Every director has their own sense of stylistic choice and has their ‘Thing’ that makes their work memorable and 100% authentically theirs. What would you say is your ‘thing’ as a director?
I directed up episode nine of Diary and I had eight directors before then to kind of pick their brain  and watch them. Because again, I wasn’t a film major. I haven't seen every Hitchcock movie. I’m not a film bro. I think that I thought that there was a gap that I had that I needed to fill. 

I was soaking it all up from these directors, asking “What’s the secret?”. And 8 out of 8 of them said the story was most important and to always honor the story. That’s the part  that’s in me and that I was the least nervous about. Every director’s style is different but I’m coming from the character first. If there's something like cool visually that aids the story, that’s great. I think that if I had a style, it's just kind to trust the words on the page and to let the actors fuel ownership over what they're saying. 

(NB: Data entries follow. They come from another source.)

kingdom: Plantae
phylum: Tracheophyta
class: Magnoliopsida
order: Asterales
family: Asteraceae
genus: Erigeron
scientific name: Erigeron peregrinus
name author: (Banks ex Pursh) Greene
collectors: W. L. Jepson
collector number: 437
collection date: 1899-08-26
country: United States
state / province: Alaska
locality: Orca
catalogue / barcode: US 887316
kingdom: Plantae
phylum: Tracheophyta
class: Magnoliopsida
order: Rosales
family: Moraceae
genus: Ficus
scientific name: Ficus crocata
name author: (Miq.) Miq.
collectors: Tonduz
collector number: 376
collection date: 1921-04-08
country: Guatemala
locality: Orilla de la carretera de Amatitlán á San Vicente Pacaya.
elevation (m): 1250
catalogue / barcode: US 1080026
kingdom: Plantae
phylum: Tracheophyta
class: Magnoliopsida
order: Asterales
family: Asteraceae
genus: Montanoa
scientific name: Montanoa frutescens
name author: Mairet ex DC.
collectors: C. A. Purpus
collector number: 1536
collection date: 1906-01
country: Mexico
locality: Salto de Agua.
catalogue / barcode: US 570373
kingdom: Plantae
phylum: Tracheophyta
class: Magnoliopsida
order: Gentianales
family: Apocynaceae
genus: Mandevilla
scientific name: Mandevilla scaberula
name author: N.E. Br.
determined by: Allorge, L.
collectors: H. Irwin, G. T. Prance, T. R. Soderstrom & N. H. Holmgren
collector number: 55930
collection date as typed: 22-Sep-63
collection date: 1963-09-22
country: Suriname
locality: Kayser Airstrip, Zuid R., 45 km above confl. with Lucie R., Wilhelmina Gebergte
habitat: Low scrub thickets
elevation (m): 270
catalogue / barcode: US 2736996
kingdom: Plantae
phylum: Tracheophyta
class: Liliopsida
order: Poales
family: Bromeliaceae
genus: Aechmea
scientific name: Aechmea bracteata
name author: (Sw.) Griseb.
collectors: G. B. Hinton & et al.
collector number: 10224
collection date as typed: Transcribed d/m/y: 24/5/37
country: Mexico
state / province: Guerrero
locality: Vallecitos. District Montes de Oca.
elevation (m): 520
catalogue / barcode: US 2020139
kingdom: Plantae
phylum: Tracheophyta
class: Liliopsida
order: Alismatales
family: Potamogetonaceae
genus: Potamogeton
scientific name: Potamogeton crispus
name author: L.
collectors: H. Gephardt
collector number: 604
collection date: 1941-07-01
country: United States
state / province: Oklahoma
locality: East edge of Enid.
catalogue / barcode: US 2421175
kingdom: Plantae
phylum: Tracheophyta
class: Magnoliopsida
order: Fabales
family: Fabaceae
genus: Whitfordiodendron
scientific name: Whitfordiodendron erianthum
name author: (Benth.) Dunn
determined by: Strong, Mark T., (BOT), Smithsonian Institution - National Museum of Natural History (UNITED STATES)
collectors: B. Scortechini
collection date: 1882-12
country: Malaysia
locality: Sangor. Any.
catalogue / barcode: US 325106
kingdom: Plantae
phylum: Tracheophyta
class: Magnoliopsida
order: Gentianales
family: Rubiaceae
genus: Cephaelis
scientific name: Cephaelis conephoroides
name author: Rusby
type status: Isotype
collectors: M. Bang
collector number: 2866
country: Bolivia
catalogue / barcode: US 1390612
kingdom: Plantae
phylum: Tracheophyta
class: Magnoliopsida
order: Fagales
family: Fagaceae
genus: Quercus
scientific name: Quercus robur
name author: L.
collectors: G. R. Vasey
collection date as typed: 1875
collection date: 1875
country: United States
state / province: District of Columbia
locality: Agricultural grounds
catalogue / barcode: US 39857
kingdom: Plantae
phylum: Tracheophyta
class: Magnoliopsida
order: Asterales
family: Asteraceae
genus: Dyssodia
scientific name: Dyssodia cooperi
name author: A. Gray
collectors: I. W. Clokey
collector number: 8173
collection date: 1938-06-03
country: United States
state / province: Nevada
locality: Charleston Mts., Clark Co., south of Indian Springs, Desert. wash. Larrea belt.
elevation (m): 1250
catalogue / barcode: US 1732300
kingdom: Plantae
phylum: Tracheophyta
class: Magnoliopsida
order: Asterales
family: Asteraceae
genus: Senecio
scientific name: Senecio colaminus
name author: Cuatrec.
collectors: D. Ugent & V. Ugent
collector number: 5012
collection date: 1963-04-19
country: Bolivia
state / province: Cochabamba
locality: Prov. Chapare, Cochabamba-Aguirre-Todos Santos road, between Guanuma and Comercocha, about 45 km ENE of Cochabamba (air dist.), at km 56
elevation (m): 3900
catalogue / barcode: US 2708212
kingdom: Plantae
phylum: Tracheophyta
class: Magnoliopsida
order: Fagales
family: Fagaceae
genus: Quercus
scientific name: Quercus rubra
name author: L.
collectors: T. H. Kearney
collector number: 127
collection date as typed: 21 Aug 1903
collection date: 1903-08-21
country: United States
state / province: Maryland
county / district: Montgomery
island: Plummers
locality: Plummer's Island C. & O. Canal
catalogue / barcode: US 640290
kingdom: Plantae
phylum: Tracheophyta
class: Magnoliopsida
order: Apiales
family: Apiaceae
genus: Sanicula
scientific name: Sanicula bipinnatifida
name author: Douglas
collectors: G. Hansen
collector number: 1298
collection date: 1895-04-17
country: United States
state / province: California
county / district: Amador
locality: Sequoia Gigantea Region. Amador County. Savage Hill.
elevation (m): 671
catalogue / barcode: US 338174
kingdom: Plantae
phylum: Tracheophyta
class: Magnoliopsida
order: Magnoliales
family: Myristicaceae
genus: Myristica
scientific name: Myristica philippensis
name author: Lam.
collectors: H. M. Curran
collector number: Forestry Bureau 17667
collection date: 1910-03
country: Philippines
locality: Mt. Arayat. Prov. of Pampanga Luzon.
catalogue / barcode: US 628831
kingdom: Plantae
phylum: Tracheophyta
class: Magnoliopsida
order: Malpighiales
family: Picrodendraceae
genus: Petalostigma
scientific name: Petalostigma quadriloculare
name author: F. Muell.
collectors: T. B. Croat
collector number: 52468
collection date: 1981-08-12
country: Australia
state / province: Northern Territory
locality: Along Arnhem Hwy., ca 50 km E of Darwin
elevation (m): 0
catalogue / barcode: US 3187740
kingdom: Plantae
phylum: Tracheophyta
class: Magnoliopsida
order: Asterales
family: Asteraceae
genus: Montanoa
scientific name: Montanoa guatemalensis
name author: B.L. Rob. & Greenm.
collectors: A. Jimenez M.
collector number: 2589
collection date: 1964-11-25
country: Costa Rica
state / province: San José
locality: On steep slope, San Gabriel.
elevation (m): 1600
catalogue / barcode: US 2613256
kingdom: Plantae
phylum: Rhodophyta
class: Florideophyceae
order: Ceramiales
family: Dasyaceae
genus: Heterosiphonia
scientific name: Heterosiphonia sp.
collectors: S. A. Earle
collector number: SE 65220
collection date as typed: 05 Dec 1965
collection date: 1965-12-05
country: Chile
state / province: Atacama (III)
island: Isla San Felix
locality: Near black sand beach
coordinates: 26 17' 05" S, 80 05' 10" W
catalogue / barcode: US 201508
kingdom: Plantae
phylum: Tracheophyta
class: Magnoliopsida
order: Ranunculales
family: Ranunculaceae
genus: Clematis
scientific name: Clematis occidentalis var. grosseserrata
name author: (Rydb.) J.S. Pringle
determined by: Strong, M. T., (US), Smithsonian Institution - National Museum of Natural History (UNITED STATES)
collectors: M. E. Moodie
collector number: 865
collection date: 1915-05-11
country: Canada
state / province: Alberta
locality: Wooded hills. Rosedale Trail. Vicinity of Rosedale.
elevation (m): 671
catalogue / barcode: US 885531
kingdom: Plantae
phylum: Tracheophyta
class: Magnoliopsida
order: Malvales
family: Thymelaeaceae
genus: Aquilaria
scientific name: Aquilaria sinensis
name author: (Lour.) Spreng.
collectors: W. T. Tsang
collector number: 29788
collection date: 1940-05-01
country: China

What does a typical day look like for you?
I just directed an episode of Gordita Chronicles on HBO Max, but it reminded me how different the pace of production is then development. Like it's just go, go, go. And I miss that, I really do. I hope to be in production for something soon. I love development. I'm grateful to have the time, but it is much slower so I try to create my own schedule. 

On a typical day I'll usually have a zoom or two or three about a project and either notes call or a writing session. And then I'm trying to take as many meetings as I can with just about new things And I block out time to outline or do a beat sheet for any other projects. But I also try to do things I can't do during production like take a walk or get a drink with a friend at 5:00 PM or sleep. I really try to do stuff like that and try to travel. I just give myself the gift of things that I can't do in production and sometimes it's honestly like going to the dentist at 2:00 PM on a random day just because I can.

What other kinds of projects would you like to create?
I would love to write a musical whether it's for the stage or screen. I'm not a songwriter; however I did contribute to the songs in the original musical in Diary season 2. But I would want to collaborate with somebody and write an original musical. It's the stuff that like raised me, A Chorus Line, Fiddler on the Roof, West Side Story, Gypsy, Into the Woods -  it's such a big task and I hope I'd be good at it. But with Crazy Ex Girlfriend, it fueled a fire in me. I have people I can look to who are doing that and who are good at that. And I would love to write an original musical.